Description
Looking for an easy way to use up fresh rhubarb? I got you! My easy rhubarb cake has a fluffy, tender butter cake base, and is topped with chopped rhubarb. This throw together cake is perfect for an easy make ahead dessert, or any time you need a slice of delicious cake! It stays moist for days.
Ingredients
Rhubarb Topping
- 400g fresh rhubarb, chopped into 1cm pieces (cut in half lengthwise before slicing if you have chunky rhubarb stalks)
- 50g granulated sugar
Butter Cake
- 150g unsalted butter, at room temperature
- 320g granulated sugar
- 1 Tbsp vanilla extract or vanilla bean paste
- 2 large eggs (about 100g, not including the shell), at room temperature
- 165g sour cream, at room temperature
- 250g all-purpose flour
- 3/4 tsp baking powder
- 1/2 tsp kosher salt (use less if you are using table salt or salted butter
Instructions
- Preheat the oven to 330°f / 165°c. Grease the bottom and sides and line a 10" (25cm) round cake pan with a parchment paper circle. I like to add two strips of parchment paper underneath the round to form a little 'sling' to easily remove the cake later, and clip them down extending the parchment paper over the edges of the pan so that you can use them as a sling later to remove the cake. I like to clip down the edges with little binder clips. This can also be made in a 9" square pan - if I am using this I like to extend the paper over the edges and clip it down to make the cake easy to remove.
RHUBARB TOPPING
- Combine the chopped rhubarb and granulated sugar in a bowl and mix to combine. Leave to sit while you prepare the rest of the cake.
BUTTER CAKE
- In the bowl of a stand mixer or in a large bowl using an electric mixer, cream together the butter, sugar, and vanilla on medium to high speed until very light and fluffy. Add the eggs one at a time, mixing to combine between each, then beat the mix for a further 2-3 minutes on high speed until it has thickened up, and is very light.
- Measure out the sour cream into a small bowl. In a medium bowl, combine the flour, baking powder, and salt.
- Alternately add the flour mixture and the sour cream, starting and ending with the flour - add the flour in three additions and the sour cream in two, and briefly mix between additions.
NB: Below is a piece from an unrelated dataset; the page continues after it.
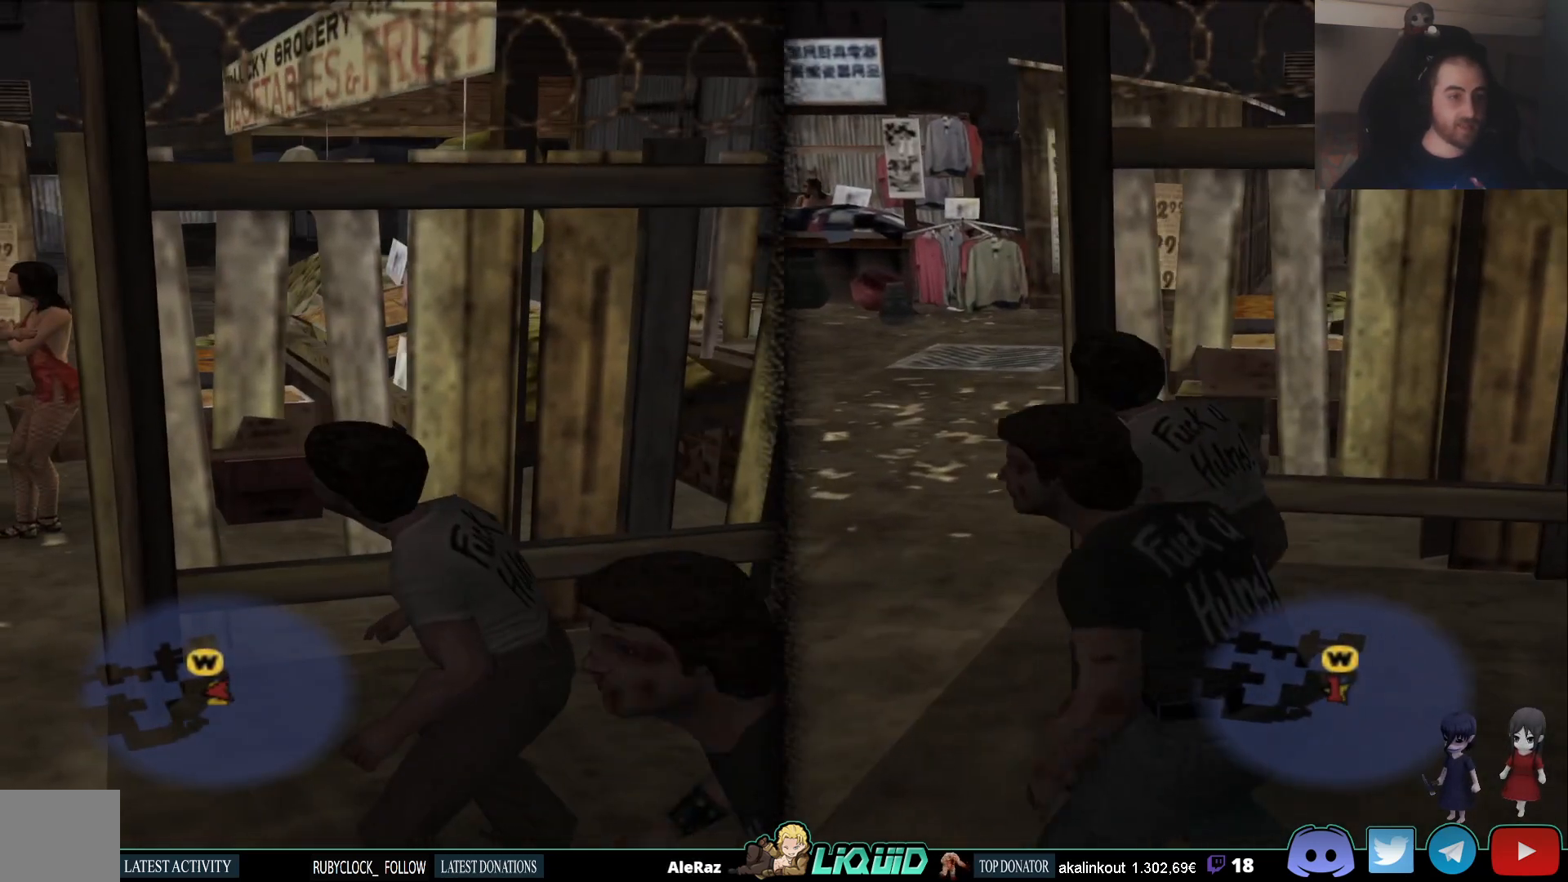
{"dt_ms": 500, "buttons": [], "left_stick": "center", "right_stick": "center", "events": []}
Switch to a spatula and give the mixture a few turns to ensure that it is evenly mixed.
- Transfer the mix to the prepared pan and smooth down with a spatula or the back of a spoon, making sure that there are no large air bubbles in the mixture.
- Top with the chopped rhubarb, leaving behind any liquid that has gathered in the bowl. Arrange over the top of the cake - I like to make a single layer if I can.
- Bake the rhubarb cake for about 60-70 minutes, checking after 55, until a skewer inserted into the cake (not a piece of rhubarb) in the middle comes out clean with a few moist crumbs attached.
- Remove from the oven and allow to cool in the pan, then remove from the pan using the slings you made and transfer to a serving platter. Serve with a dusting of icing sugar, cream, ice cream, or greek yoghurt.
- Store leftovers lightly covered or in an airtight container at room temperature for up to 3 days.
Notes
I didn't have any when I made this cake, but if you wanted to, you could zest one orange into the sugar that you use for the cake and rub it in before continuing with the process to give some orange flavour to compliment the rhubarb.
Why is your rhubarb red and mine isn't?
Rhubarb comes in a bunch of different varieties - some are more green than others, and then there is the super pink forced rhubarb which is grown quickly in darkness to give it that beautiful colour. I grow mine in my garden and have a few different varieties but my favourite are the ones which are super red! If you see rhubarb that is is a bit more green, it will still work great, it will just look a bit different!